Welcome, Reading Friends and New Subscribers! We’re glad you’ve joined us! Today, we have another standalone D.I. Telbat short story for you, “Nigeria Not Alone.” This story focuses on our persecuted brothers and sisters in Nigeria. Be praying for them, as well as for their persecutors.
Nigeria Not Alone
by D.I. Telbat
Carol Stockton counted the Nigerian refugees as they filed past her. So many were still missing, either killed or injured in the bush. The relief camp couldn’t continue like this, not with Boko Haram militants attacking suddenly without warning.
Long past was the international outrage at Christian girls being kidnapped and forced to marry Muslim men. But even if the outrage had dimmed in the global media, the atrocities across the country hadn’t ceased. Carol had witnessed so much Christian persecution, she had nightmares—unless she prayed herself to sleep each night.
Her three week outreach to the region had become two years. The misery was so horrible and yet her desire to share Christ’s love was too great for her to return to the States.
She saw Abuja come into the town light. He was one of the few men who’d protected her and the other women when they’d fled the relief camp. A machete wound on his elbow would require cleaning and stitches.
“Abuja!” She jogged over to him. “Thank God you’re safe! Did you see what happened to Roger?”
“No, Miss Stockton. But Dr. Forkert is a big man. He can take care of himself better than any of us. Besides, he knows Jesus, even if the Muslims have him.”
“Let me see your arm.”
“No, the others are in more serious need. See to them first,” he said, then walked away.
Gazing into the darkness again, Carol didn’t see anyone else coming. Doctor Roger Forkert was the only other Westerner who’d been at the relief camp. The danger was all around, but as long as Nigerian Christians were still there, she and Roger had determined they would remain with them.

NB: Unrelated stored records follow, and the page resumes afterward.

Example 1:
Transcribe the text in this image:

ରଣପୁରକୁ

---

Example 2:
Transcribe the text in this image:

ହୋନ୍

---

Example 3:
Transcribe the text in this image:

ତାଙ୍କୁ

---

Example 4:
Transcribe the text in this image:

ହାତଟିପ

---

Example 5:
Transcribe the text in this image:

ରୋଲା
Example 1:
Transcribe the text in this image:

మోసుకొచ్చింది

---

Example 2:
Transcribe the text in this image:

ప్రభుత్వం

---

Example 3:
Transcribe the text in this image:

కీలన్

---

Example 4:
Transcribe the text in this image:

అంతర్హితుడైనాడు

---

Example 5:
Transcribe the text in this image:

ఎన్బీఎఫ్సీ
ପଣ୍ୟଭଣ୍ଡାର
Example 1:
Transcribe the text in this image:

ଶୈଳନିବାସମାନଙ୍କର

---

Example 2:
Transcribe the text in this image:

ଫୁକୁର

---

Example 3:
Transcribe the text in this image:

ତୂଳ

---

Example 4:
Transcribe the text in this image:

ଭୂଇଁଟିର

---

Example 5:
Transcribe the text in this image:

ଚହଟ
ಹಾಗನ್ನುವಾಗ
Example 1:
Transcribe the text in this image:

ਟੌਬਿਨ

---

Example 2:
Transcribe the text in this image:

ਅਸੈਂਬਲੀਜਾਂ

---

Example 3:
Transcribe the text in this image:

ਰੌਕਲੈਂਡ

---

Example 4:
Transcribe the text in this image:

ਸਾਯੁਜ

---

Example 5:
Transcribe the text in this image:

Carol moved into the basement of an apartment building to tend to dozens of wounds. Her medical training was minimal—mostly what Roger had taught her since she’d arrived in Africa—but it was all these people would ever receive.
Around dawn, when Carol turned down the last LED light in the room, the door opened. She didn’t think much of it since her mind was on sleep as she curled up in a corner. But then a large shadow passed in front of the light. The shadowy figure carried a box, which was set at Carol’s feet.

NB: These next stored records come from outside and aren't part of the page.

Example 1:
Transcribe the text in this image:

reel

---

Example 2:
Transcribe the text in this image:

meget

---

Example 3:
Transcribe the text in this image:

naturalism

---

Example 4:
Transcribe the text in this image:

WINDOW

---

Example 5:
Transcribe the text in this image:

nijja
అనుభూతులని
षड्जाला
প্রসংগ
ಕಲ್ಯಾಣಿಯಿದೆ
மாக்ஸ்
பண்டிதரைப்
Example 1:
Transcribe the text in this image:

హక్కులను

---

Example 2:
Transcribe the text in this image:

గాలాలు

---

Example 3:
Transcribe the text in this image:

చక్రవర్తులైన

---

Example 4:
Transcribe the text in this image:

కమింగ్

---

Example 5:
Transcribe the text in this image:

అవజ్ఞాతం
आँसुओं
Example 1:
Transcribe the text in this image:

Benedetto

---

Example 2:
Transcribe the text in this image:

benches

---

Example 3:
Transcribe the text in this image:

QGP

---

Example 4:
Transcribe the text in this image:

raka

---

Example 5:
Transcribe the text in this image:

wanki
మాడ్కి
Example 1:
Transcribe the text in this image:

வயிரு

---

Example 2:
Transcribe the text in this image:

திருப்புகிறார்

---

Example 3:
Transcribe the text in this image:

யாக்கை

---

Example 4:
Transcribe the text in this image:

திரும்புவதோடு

“You made it!” She jumped up and threw her arms around Roger’s neck. “Where were you? Nobody knew!”
“I went back to the clinic.” He placed a roll of medical tape in her hand. “I figured we’d need this stuff. Besides, you didn’t think I’d leave my fiancée behind, did you?”
Roger sat against the wall next to her. For a moment, Carol imagined that they were no longer in Nigeria where their lives were threatened daily. But she couldn’t imagine being anywhere else, so she knew they were in the right place.
Taking Roger’s hand in hers, they prayed for God’s will to be done in their lives, and that their Christian brothers and sisters would continue in the faith, even through the persecution.
She even prayed for the Boko Haram militants, that they, too, would come to Christ. After all, every Christian the terrorists killed was a little light of Christ that had shined brightly against the darkness. That Light wouldn’t be wasted.
The Nigerian Christians were not alone.